NIH, meanwhile, is outsourcing research to CROs. Rebecca Farkas, program director for NINDS’s Office of Translational Research, says NIH and its constituent institutes are doing this partly to bridge funding gaps elsewhere in the research world. But more important, the institute is building on the scientific advances of the past decade, particularly in neuroscience.
“In the last 10 years there has been an increase in knowledge about mechanisms of disease that affect the nervous system, opening up targets for new drugs,” she says. And NIH staffers understand that the academic and small business research communities lack adequate resources to pursue drug development. “Most universities do not have the medicinal chemistry facilities that allow doing chemical optimization with the power you would see at a large pharmaceutical company.”
NINDS’s Spinal Muscular Atrophy Project, Farkas explains, established a kind of virtual pharmaceutical model supported by a series of service contracts, including the initial contract for medicinal chemistry with AMRI. “The program has been successful in getting to INDA studies,” she says, referring to the Food & Drug Administration’s Investigational New Drug Application, “and we’ve decided to expand it to a general approach that will include any disease that affects the nervous system.”
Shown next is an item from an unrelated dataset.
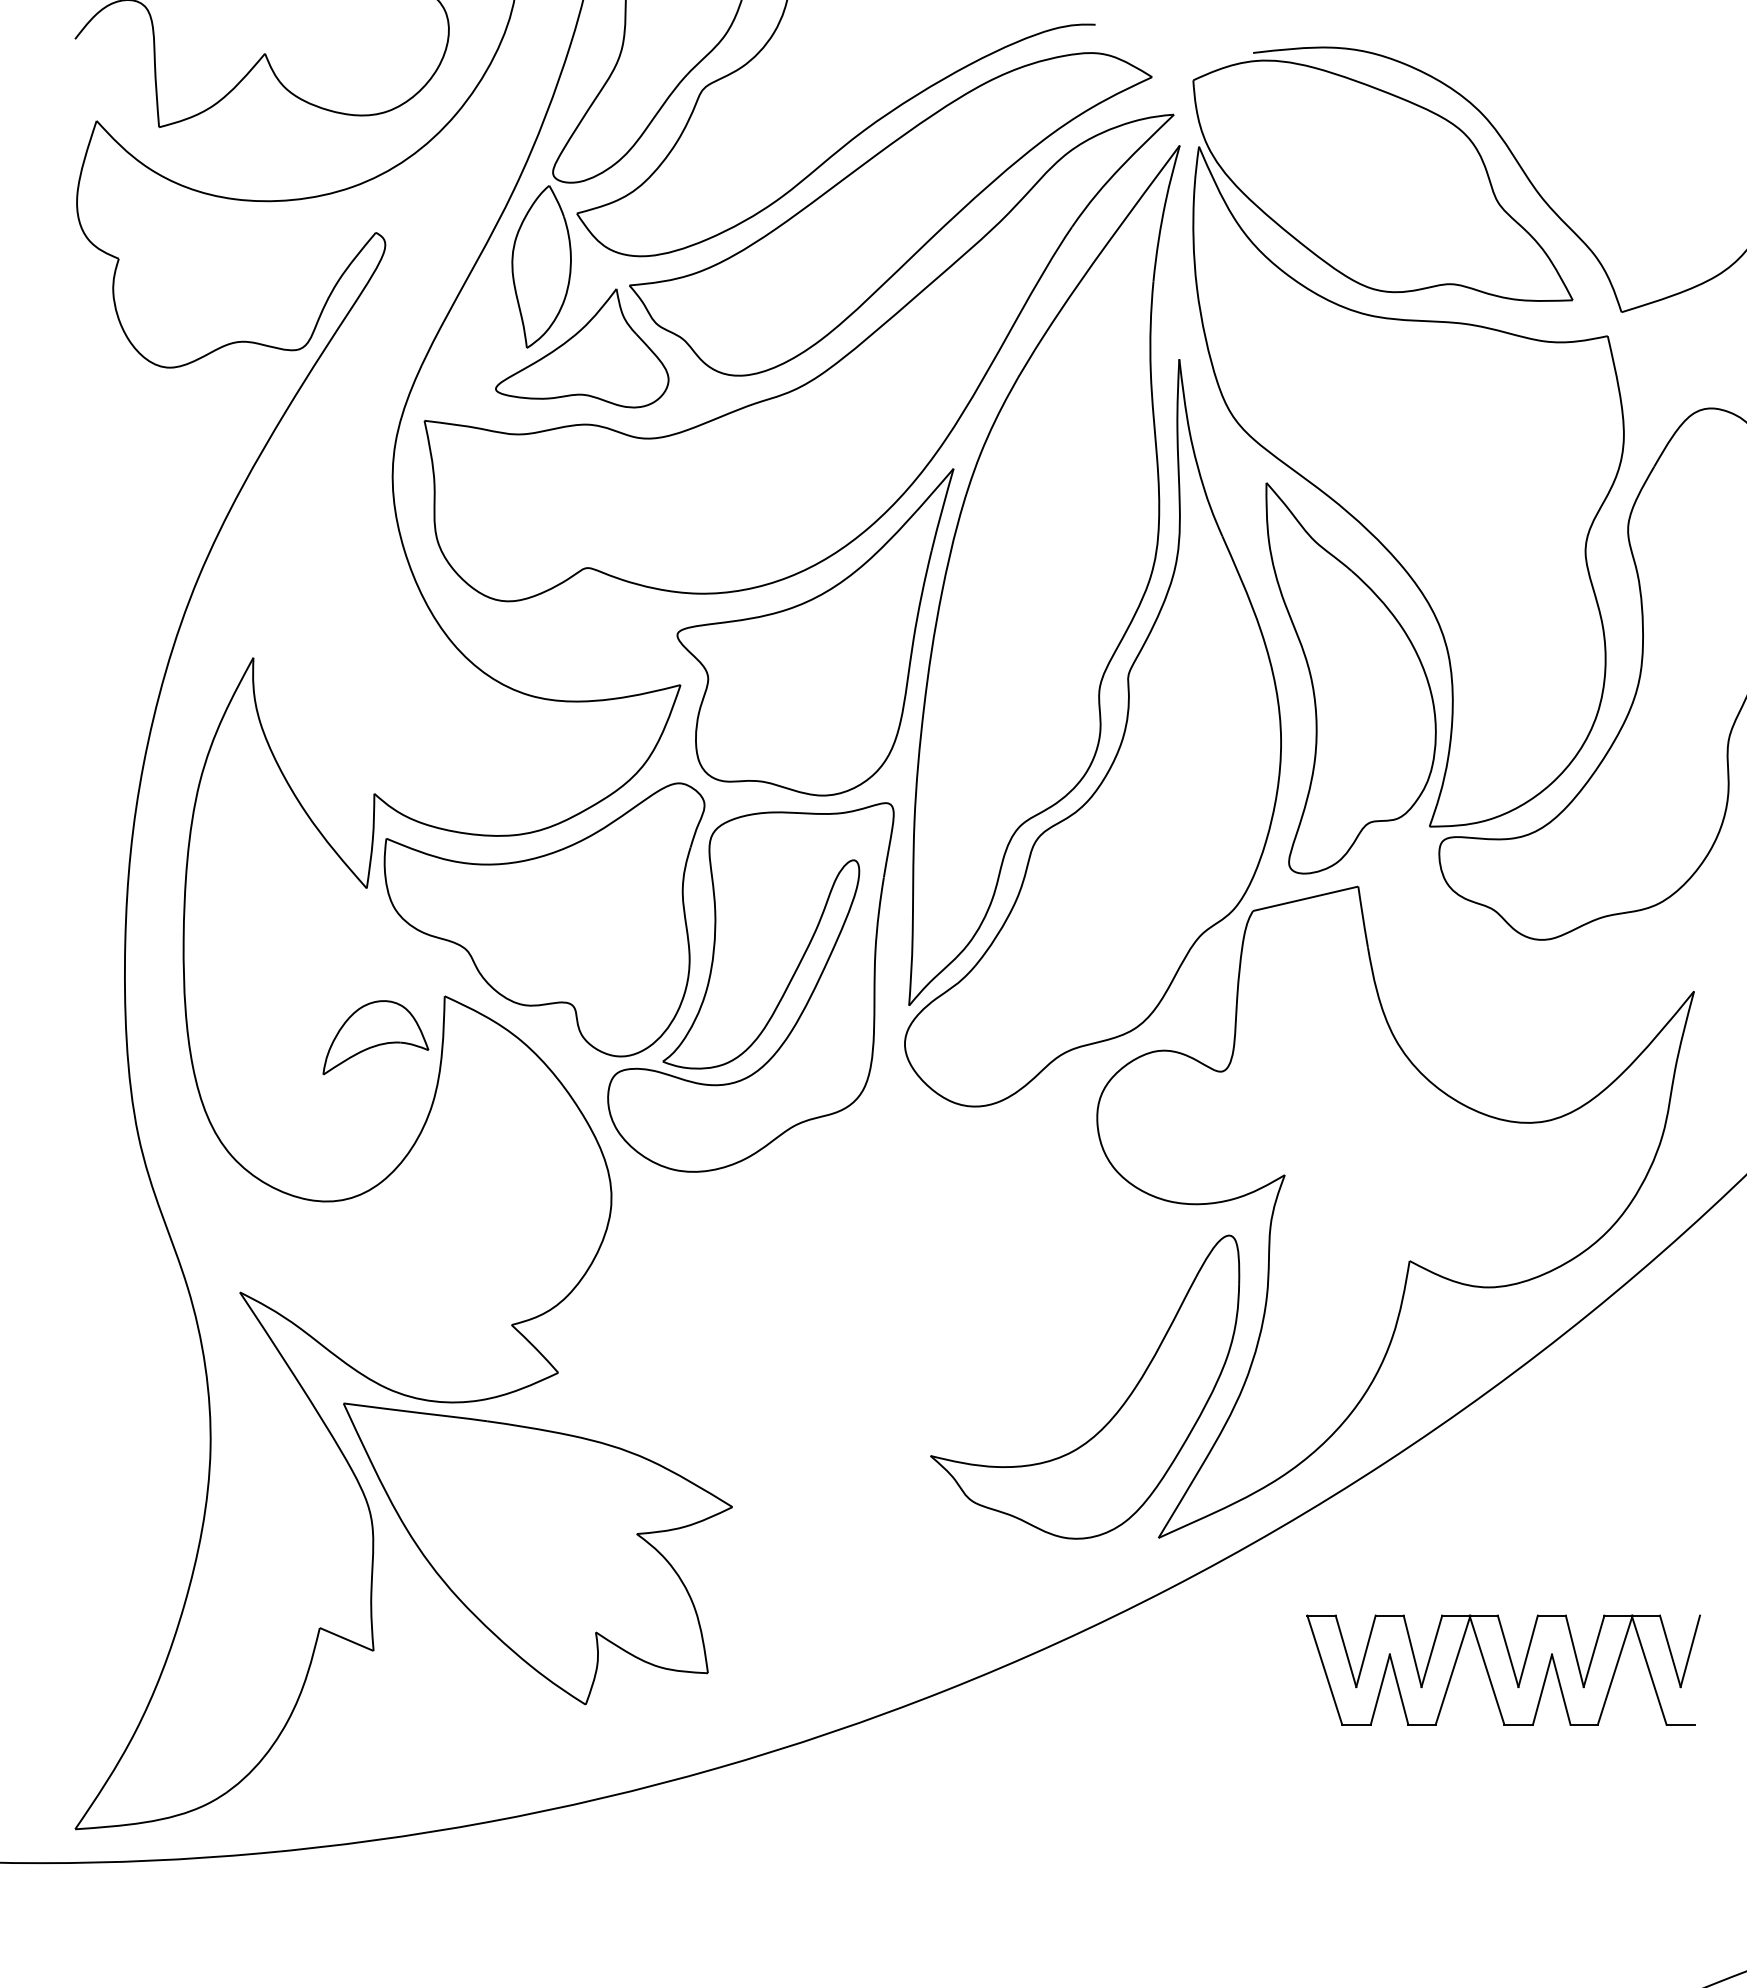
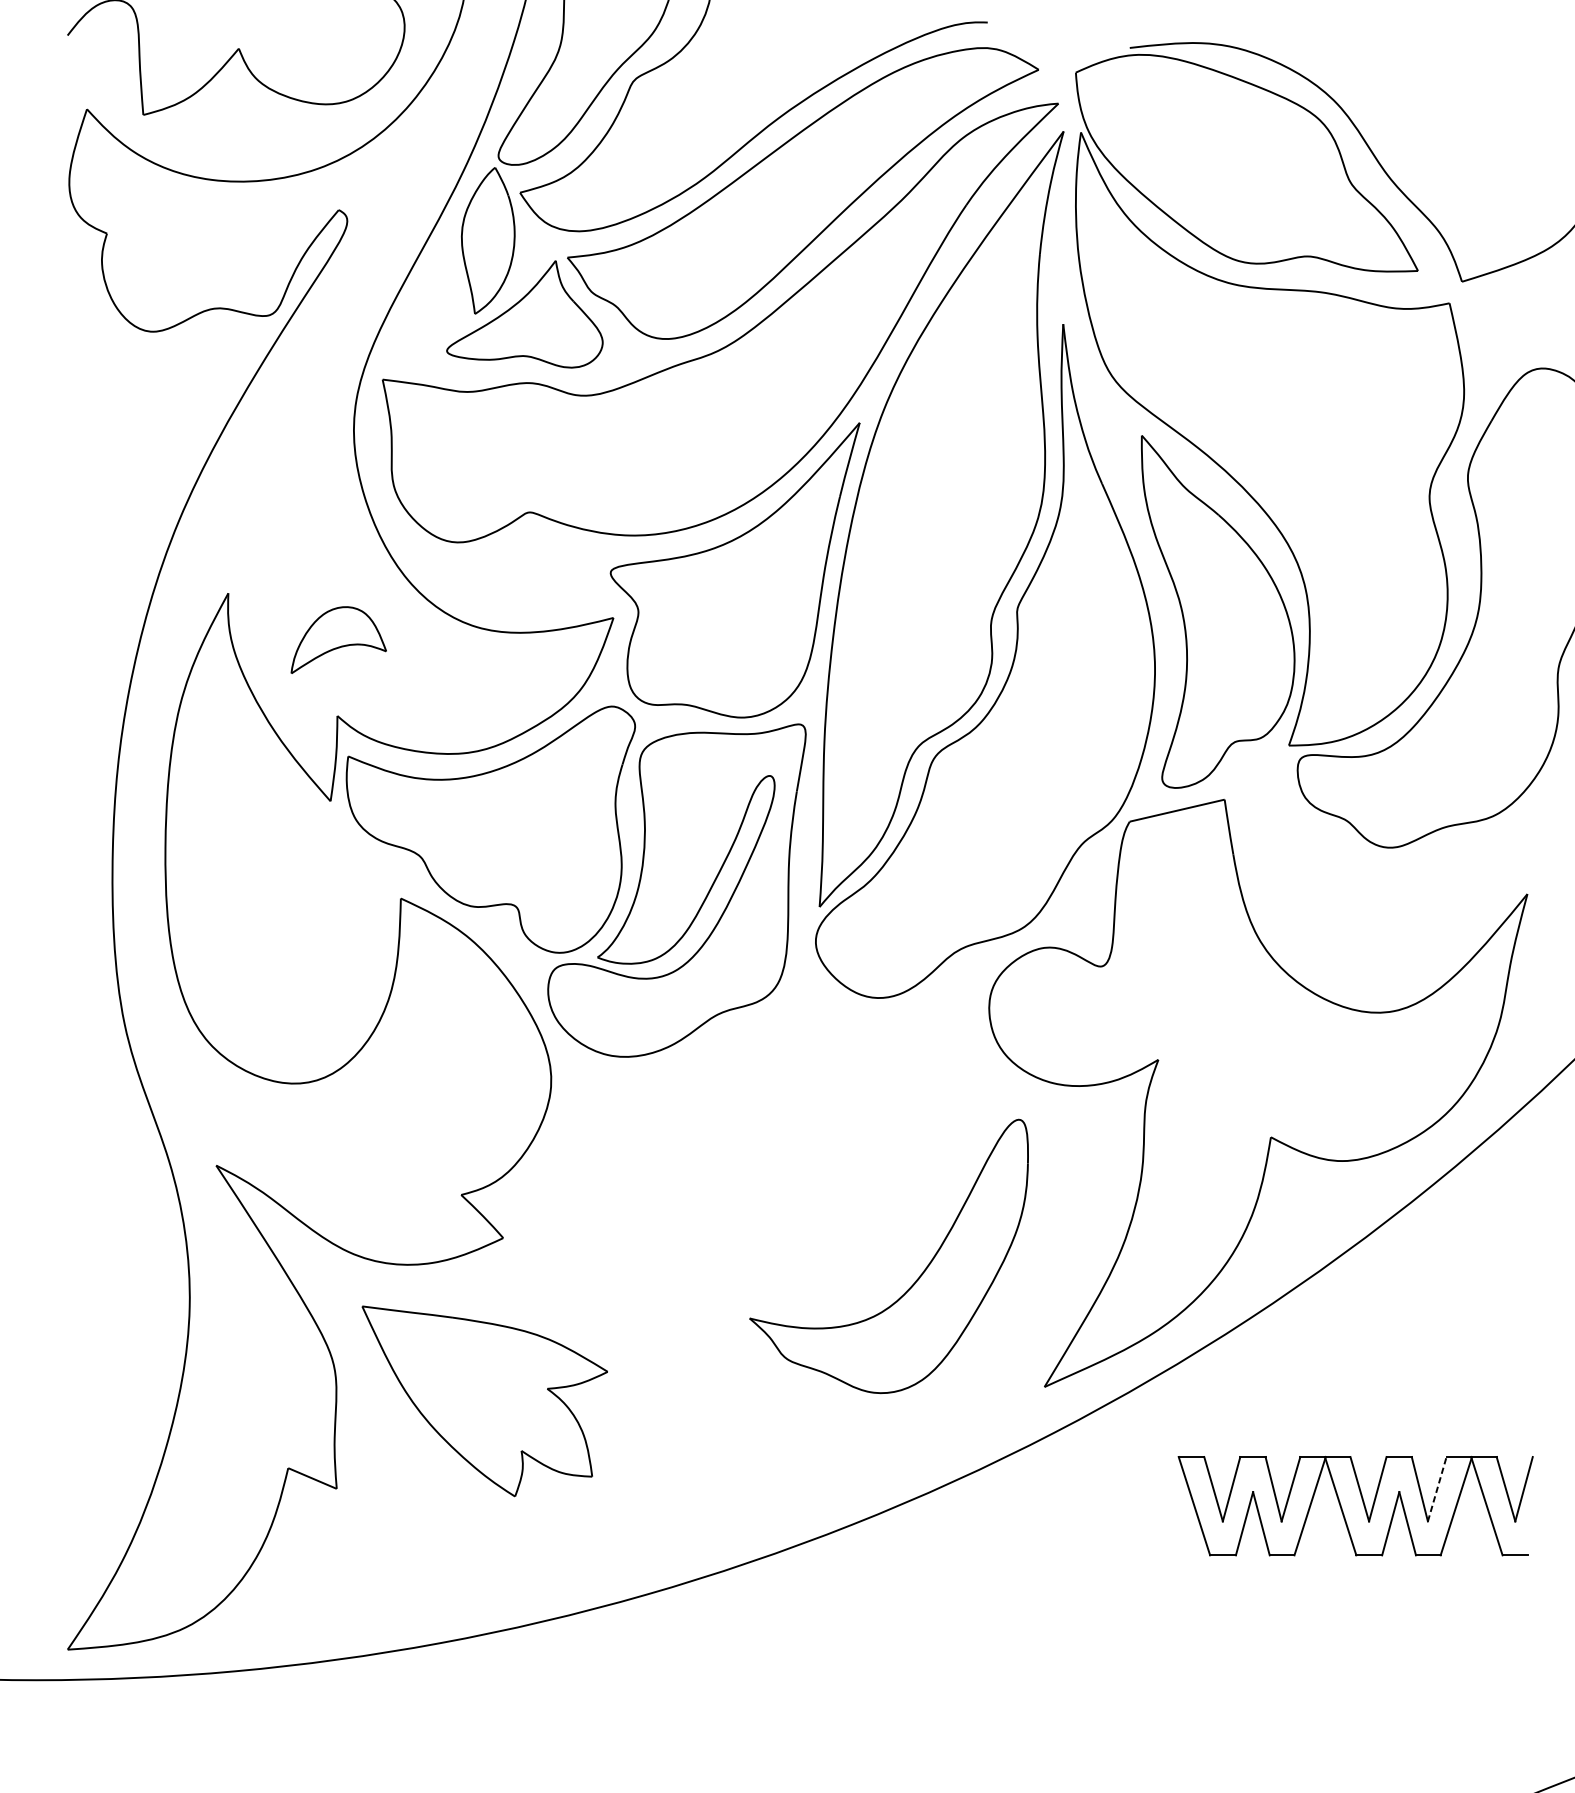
part: (375, 1037) -> (338, 639), moved
part: (1117, 1410) -> (918, 1277), moved
part: (537, 1553) -> (484, 1401), size x0.7
line: (1594, 1650) -> (1437, 1488), solid -> dashed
The agency’s Blueprint for Neuroscience Research, encompassing 16 NIH institutes and research centers, is using a similar virtual pharma approach. Several CROs have been awarded contracts to support research. In addition to AMRI, SRI International and Southern Research Institute have been hired to perform drug metabolism and pharmacokinetics screening and other services. “We have solicited applications from small business and academic researchers around the country,” Farkas says. “Successful applicants will be plugged into the network.”
The agency’s support of early-stage drug development, Farkas says, may reflect a permanent realignment in the field of drug discovery and development as big pharma embraces a streamlined business model. Shifts in the industry, she says, will affect where NIH targets support along the drug discovery and development continuum.
“Our commitment to doing therapeutics development is here to stay,” Farkas says. “Research aimed at improving public health is our mission.”